Kadın Bedeninin Kontrolü: Patriyarkanın Elinde Bir Araç
Bu sistem, kadın bedenini her an kontrol altında tutmaya çalışıyor. Kadınların yaşam alanlarını daraltan bu kuşatma, televizyon dizilerinden reklamlara, siyasetten iş yerlerine kadar her yerde kendini gösteriyor. Dizilerde, kadınların yaşamlarının erkek egemenliği altında nasıl şekillendiğini izliyoruz. Erkek egemen bir dünyada, kadınların varoluşu ancak eş, anne ya da cinsel bir nesne olarak tanımlanıyor.
Şiddet Her Yerde: Fiziksel, Ekonomik, Psikolojik
Türkiye, kadına karşı şiddet konusunda şaşkın halde. Ama bu şiddet yalnızca fiziksel değil; dilimizde, bakışlarımızda, hitap ediş biçimlerimizde, kadınlara verdiğimiz rollerde de gizli. Şiddet, ekonomik, psikolojik ve cinsel boyutlarıyla her an her yerde var. Bu şiddetin bireysel bir sorun olmadığını anlamamız gerekiyor; şiddet, toplumsal bir olgu. Ve bu toplumsal yapı, özellikle erkeklerin egemen olduğu alanlarda üretiliyor ve yeniden üretiliyor.

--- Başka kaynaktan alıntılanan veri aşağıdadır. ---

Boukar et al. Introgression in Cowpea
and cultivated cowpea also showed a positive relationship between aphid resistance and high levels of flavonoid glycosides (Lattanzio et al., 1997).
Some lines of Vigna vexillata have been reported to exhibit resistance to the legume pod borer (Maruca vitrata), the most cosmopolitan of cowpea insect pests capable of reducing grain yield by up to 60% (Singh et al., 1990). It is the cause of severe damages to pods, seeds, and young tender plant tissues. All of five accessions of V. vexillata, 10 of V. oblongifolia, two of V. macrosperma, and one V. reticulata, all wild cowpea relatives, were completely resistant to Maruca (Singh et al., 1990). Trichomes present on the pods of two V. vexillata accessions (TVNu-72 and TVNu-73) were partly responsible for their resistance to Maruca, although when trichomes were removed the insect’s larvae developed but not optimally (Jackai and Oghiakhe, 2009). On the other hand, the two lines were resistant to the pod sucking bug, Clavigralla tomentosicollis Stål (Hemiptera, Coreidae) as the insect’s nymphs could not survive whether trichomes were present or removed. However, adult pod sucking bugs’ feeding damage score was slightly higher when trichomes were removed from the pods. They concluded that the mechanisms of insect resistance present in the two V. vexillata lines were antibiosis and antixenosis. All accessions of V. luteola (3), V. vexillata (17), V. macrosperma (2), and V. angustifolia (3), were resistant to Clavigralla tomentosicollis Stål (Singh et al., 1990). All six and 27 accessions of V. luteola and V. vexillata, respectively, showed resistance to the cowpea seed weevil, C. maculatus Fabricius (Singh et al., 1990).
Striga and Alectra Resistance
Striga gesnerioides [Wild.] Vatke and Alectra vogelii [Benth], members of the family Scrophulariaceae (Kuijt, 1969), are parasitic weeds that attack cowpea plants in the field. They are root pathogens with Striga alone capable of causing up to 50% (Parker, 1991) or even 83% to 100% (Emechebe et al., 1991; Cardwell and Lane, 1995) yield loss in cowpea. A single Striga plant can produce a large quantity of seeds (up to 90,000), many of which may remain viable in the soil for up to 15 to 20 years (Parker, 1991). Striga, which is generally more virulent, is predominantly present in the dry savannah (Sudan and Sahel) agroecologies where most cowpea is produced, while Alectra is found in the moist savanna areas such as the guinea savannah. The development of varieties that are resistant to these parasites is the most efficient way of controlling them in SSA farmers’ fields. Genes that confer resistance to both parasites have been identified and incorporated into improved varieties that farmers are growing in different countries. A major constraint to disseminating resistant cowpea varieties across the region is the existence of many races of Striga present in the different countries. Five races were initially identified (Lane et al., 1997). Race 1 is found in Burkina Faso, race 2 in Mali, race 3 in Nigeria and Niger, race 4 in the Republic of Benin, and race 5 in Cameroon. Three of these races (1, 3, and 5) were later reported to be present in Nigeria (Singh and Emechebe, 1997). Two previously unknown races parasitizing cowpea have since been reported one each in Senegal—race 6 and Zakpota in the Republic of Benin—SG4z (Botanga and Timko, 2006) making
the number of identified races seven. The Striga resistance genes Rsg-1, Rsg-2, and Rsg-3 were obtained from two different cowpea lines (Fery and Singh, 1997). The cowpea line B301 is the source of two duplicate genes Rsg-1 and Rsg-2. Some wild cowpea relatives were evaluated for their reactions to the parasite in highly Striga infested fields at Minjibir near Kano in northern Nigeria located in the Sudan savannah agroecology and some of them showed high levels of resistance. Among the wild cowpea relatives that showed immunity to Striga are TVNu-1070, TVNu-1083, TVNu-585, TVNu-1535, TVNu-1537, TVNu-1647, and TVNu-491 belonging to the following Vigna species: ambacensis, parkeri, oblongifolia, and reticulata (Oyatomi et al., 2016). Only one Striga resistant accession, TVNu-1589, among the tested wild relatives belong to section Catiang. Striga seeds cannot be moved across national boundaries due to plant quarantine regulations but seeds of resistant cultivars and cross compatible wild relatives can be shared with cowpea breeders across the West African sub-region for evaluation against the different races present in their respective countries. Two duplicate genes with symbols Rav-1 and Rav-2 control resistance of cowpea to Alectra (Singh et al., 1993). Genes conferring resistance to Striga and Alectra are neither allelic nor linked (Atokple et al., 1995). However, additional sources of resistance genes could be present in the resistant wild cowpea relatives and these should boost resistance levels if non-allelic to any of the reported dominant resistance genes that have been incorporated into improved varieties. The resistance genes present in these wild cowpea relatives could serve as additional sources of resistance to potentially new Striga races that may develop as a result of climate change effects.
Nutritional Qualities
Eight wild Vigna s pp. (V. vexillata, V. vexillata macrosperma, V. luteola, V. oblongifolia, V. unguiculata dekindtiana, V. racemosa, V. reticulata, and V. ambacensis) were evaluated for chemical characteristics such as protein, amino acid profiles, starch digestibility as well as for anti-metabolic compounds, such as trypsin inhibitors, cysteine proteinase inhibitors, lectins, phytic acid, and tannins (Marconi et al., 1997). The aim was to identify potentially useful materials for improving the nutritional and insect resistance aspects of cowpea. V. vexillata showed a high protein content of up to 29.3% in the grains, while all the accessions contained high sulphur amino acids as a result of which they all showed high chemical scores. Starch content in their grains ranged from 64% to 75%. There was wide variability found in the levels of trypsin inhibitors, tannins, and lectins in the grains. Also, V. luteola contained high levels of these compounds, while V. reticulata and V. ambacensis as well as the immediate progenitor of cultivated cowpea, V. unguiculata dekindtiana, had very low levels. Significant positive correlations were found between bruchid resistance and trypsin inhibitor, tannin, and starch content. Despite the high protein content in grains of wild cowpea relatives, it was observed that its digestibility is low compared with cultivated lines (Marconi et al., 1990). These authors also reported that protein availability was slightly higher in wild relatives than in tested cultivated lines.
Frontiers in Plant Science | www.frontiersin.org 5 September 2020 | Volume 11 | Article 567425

Yüzleşme Vakti: Samimiyet ve Cesaret
Kendini modern, adaletli ve kadına destek olarak tanımlayan erkekler için söyleyecek bir çift lafım var: Eğer gerçekten bu kadar adaletli olsaydınız, Türkiye’de bugün kadınlar bu kadar şiddet görmezdi. Şiddetin temelinde sizin egemenliğiniz var. Şimdi samimiyetle, cesaretle bu gerçeklerle yüzleşme vakti!